From the outside, CRHP didn’t look particularly impressive – it is a compound consisting of a few white concrete buildings, that didn’t look particularly state of the art. How then, I thought, does CRHP do all the amazing things that I’ve heard so much about so far, in such unassuming conditions? This question of mine would gradually be answered in parts during my time there.
As an aside, there is a popular line from an Australian song from the 90s: from little things, big things grow. Indeed, CRHP Jamkhed is a story of growth from humble beginnings, in the face of difficult circumstances. Most of the men and women in Jamkhed, and in the surrounding villages of Ahmednagar District, had very poor health statuses when CRHP was founded by Drs Raj and Mabelle Arole in 1970. For me to see, and be a small part of the incredible movement that CRHP has created and sustained in the four decades since, was amazing, especially considering that it began as only a dream of two young Indian doctors.
But of course, none of us from our group of master’s students from the University of Melbourne knew much about that when we arrived in late November last year. Having just gotten off the little bus we had been in for the past 5 hours or so, in our drive from Pune, learning was the last thing on our minds! Yet, there was a palpable sense of excitement in the air, that we’ve finally arrived at Jamkhed.
Throughout the 3 weeks that we spent at CRHP, we were exposed to a wide range of health and social issues that people in rural India face, and learnt about how the various staff members of CRHP deal with these issues. Whilst it would be interesting to write about these issues, and the strategies used to tackle them, I believe it is more important to focus on the individual stories of the great people at CRHP.
Without people like Jayesh, Madu, Surekha, Yamunabai, or Ratna, and countless others, who dedicate themselves every day to realise the vision of CRHP, it would not be a success story, and certainly there would be no Jamkhed model for the rest of the world to follow. Their devotion and work ethic are admirable, and absolutely inspirational. Through the work of CRHP staff such as themselves, and the other Mobile Health Team members, Village Health Workers, Farmers’ Club members, school teachers, and hospital staff, they touch, and change the lives of countless individuals. And I’m sure that includes all of us from the University of Melbourne! However, it was perhaps the warm personalities of everyone that delighted us the most. Many of us can happily recall Surekha’s good humour and infectious laugh, Meena’s bright smile and care for all the children at the Joyful Learning pre-school, or Dr Shobha’s deep faith and commitment to CRHP.

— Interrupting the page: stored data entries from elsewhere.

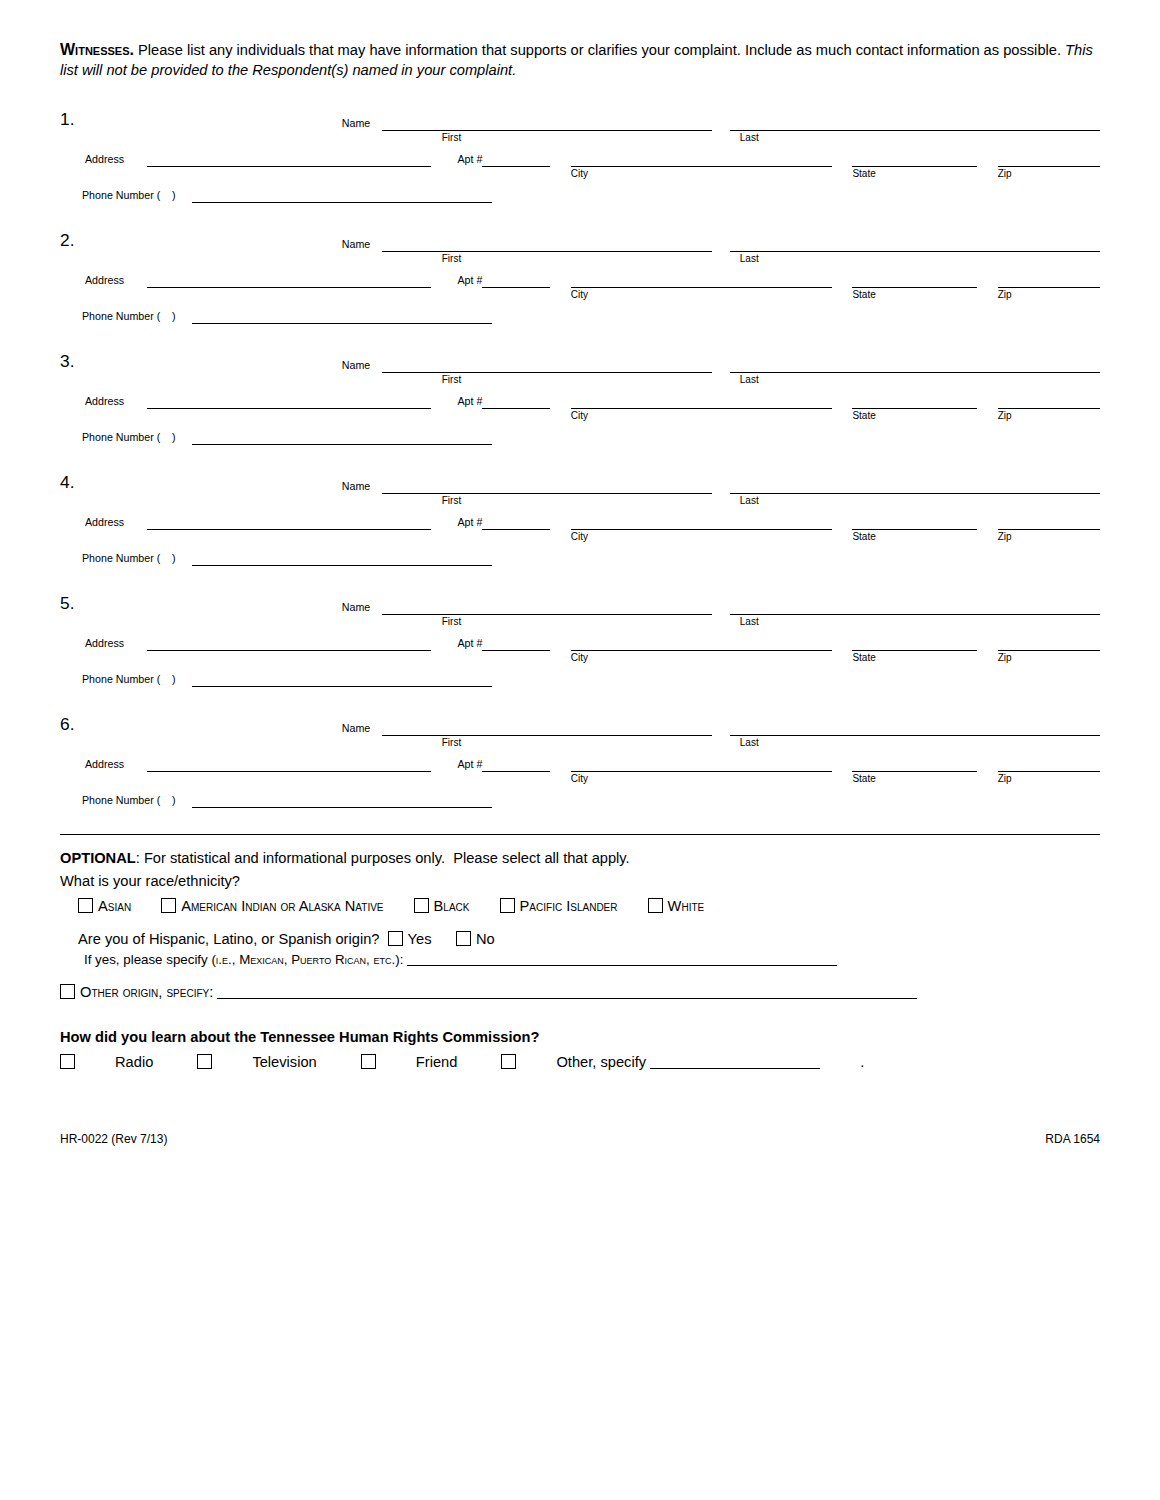Witnesses. Please list any individuals that may have information that supports or clarifies your complaint. Include as much contact information as possible. This list will not be provided to the Respondent(s) named in your complaint.
| 1. | Name | | | |
| | | First | | Last |
| | Address | | Apt # | | | | | | | |
| | | | | | | City | | State | | Zip |
| | Phone Number ( ) | | |
| 2. | Name | | | |
| | | First | | Last |
| | Address | | Apt # | | | | | | | |
| | | | | | | City | | State | | Zip |
| | Phone Number ( ) | | |
| 3. | Name | | | |
| | | First | | Last |
| | Address | | Apt # | | | | | | | |
| | | | | | | City | | State | | Zip |
| | Phone Number ( ) | | |
| 4. | Name | | | |
| | | First | | Last |
| | Address | | Apt # | | | | | | | |
| | | | | | | City | | State | | Zip |
| | Phone Number ( ) | | |
| 5. | Name | | | |
| | | First | | Last |
| | Address | | Apt # | | | | | | | |
| | | | | | | City | | State | | Zip |
| | Phone Number ( ) | | |
| 6. | Name | | | |
| | | First | | Last |
| | Address | | Apt # | | | | | | | |
| | | | | | | City | | State | | Zip |
| | Phone Number ( ) | | |
OPTIONAL: For statistical and informational purposes only. Please select all that apply.
What is your race/ethnicity?
Asian American Indian or Alaska Native Black Pacific Islander White
Are you of Hispanic, Latino, or Spanish origin? Yes No
If yes, please specify (i.e., Mexican, Puerto Rican, etc.):
Other origin, specify:
How did you learn about the Tennessee Human Rights Commission?
Radio Television Friend Other, specify .
HR-0022 (Rev 7/13)
RDA 1654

It was also initially surprising to have learnt so much about sustainable agricultural strategies and land management techniques, in a public health and development studies subject. Yet, I quickly realised that the relationship of the people with their land was crucially linked to the health of their communities. For us, the social determinants of health quickly jumped out of the textbook as an oft-repeated phrase, into our lives as a palpable reality. Having arable land meant that the people could have a secure income, source of food, and general economic stability, which had a strong positive association with good health.

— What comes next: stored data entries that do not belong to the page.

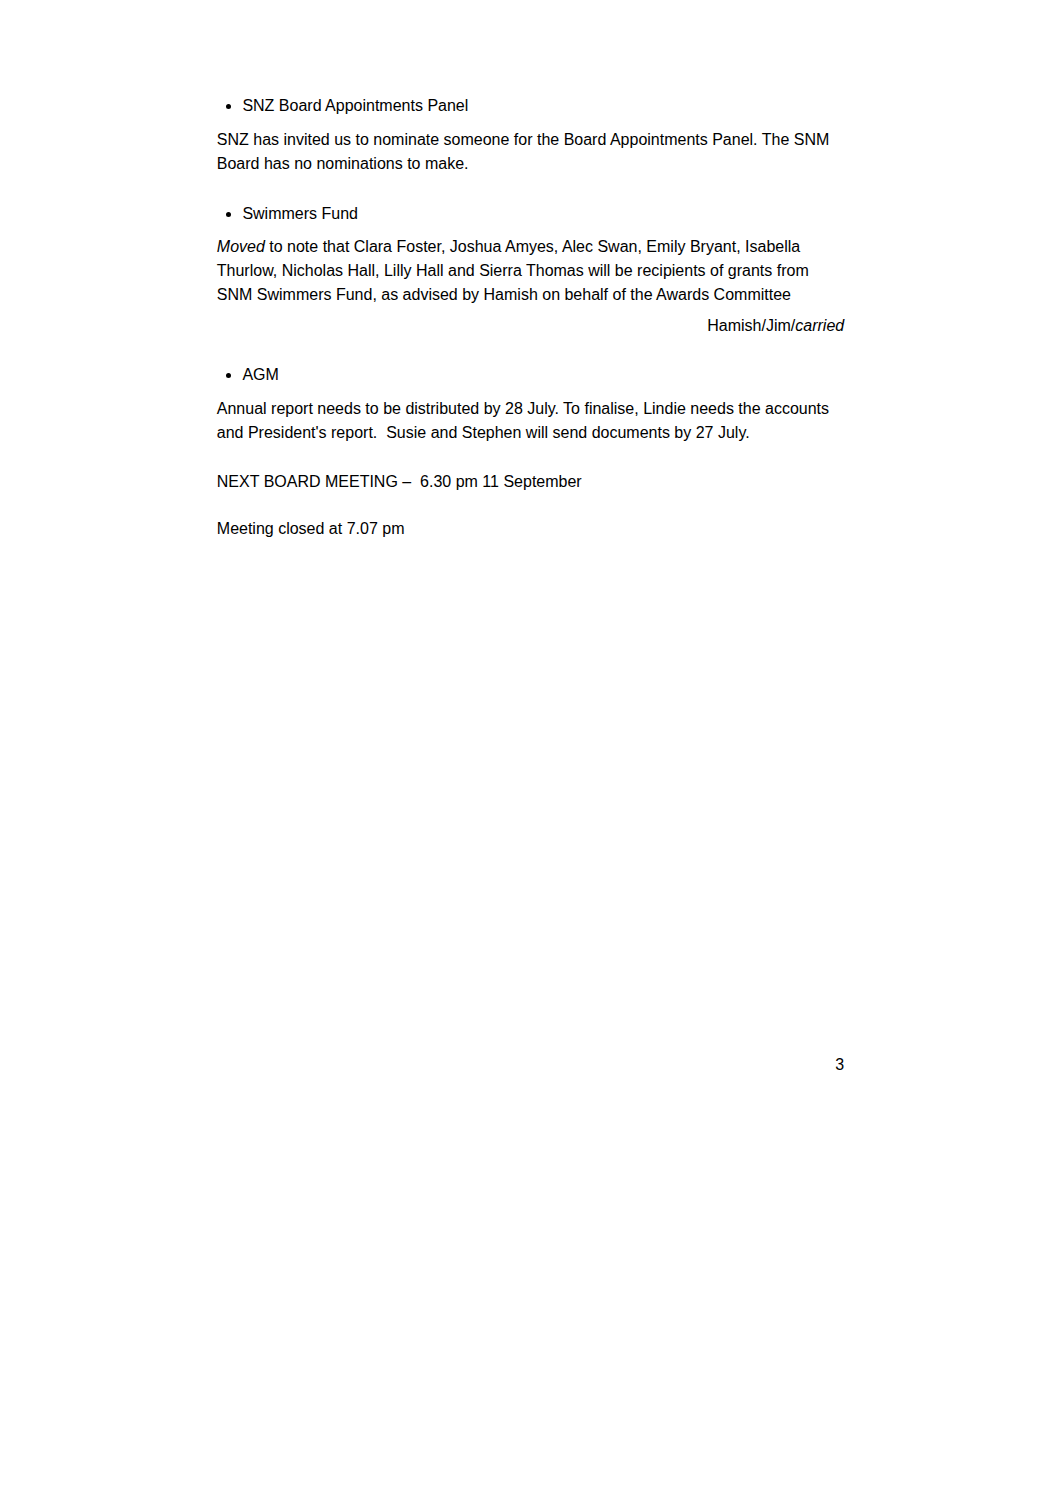SNZ Board Appointments Panel
SNZ has invited us to nominate someone for the Board Appointments Panel. The SNM Board has no nominations to make.
Swimmers Fund
Moved to note that Clara Foster, Joshua Amyes, Alec Swan, Emily Bryant, Isabella Thurlow, Nicholas Hall, Lilly Hall and Sierra Thomas will be recipients of grants from SNM Swimmers Fund, as advised by Hamish on behalf of the Awards Committee
Hamish/Jim/carried
AGM
Annual report needs to be distributed by 28 July. To finalise, Lindie needs the accounts and President's report. Susie and Stephen will send documents by 27 July.
NEXT BOARD MEETING – 6.30 pm 11 September
Meeting closed at 7.07 pm
3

Perhaps most importantly, we learnt the importance of listening in the form of community participation. Everything CRHP does is based on meaningful engagement with the community, to find out what their needs are, so that CRHP may serve them. As I came to the conclusion of our 3 weeks at Jamkhed, a question that was often on my mind was how I could apply what I’ve learnt at CRHP to my future studies, and career? And indeed, the principle of community participation lies at the heart of what I will take away from my time at CRHP. Regardless of if I am involved with the design of a health programme, or undertaking research, I am certain that community participation will play a key role in what I do. This way, I can ensure that my work will not merely be an exercise in vanity, but truly beneficial to those whom I work for.

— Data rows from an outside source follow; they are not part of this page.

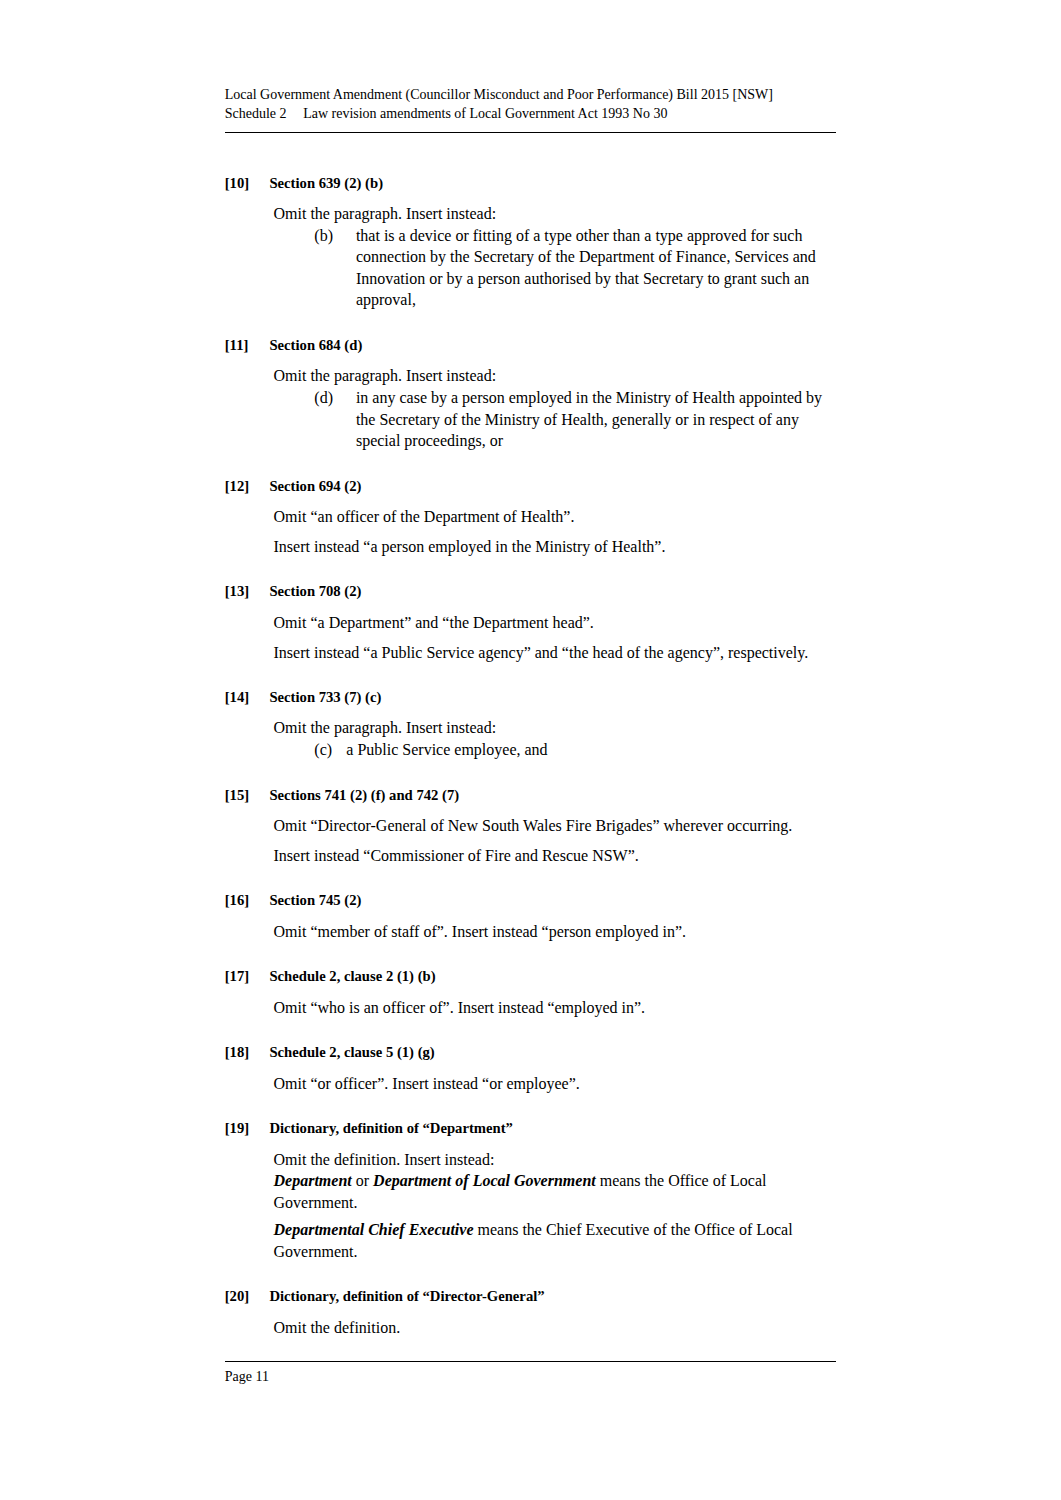Local Government Amendment (Councillor Misconduct and Poor Performance) Bill 2015 [NSW] Schedule 2 Law revision amendments of Local Government Act 1993 No 30
[10] Section 639 (2) (b)
Omit the paragraph. Insert instead:
(b) that is a device or fitting of a type other than a type approved for such connection by the Secretary of the Department of Finance, Services and Innovation or by a person authorised by that Secretary to grant such an approval,
[11] Section 684 (d)
Omit the paragraph. Insert instead:
(d) in any case by a person employed in the Ministry of Health appointed by the Secretary of the Ministry of Health, generally or in respect of any special proceedings, or
[12] Section 694 (2)
Omit “an officer of the Department of Health”.
Insert instead “a person employed in the Ministry of Health”.
[13] Section 708 (2)
Omit “a Department” and “the Department head”.
Insert instead “a Public Service agency” and “the head of the agency”, respectively.
[14] Section 733 (7) (c)
Omit the paragraph. Insert instead:
(c) a Public Service employee, and
[15] Sections 741 (2) (f) and 742 (7)
Omit “Director-General of New South Wales Fire Brigades” wherever occurring.
Insert instead “Commissioner of Fire and Rescue NSW”.
[16] Section 745 (2)
Omit “member of staff of”. Insert instead “person employed in”.
[17] Schedule 2, clause 2 (1) (b)
Omit “who is an officer of”. Insert instead “employed in”.
[18] Schedule 2, clause 5 (1) (g)
Omit “or officer”. Insert instead “or employee”.
[19] Dictionary, definition of “Department”
Omit the definition. Insert instead:
Department or Department of Local Government means the Office of Local Government.
Departmental Chief Executive means the Chief Executive of the Office of Local Government.
[20] Dictionary, definition of “Director-General”
Omit the definition.
Page 11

However, to return to my initial question, I learnt that the success of CRHP was not at all about how impressive its buildings are, but who dwells within them, for they are the foundation on which CRHP stands. The success of CRHP lies within every individual who work and support its vision daily.
Overall, I am incredibly grateful to everyone at CRHP who so warmly and generously hosted us, and taught us; and I am also thankful for my classmates, who with their varied backgrounds and knowledge, provided an exciting as well as nurturing learning environment. Without it meaning to sound like a hyperbole, it has truly been an inspirational time at CRHP. I hope that I will be able to return one day to contribute to its work!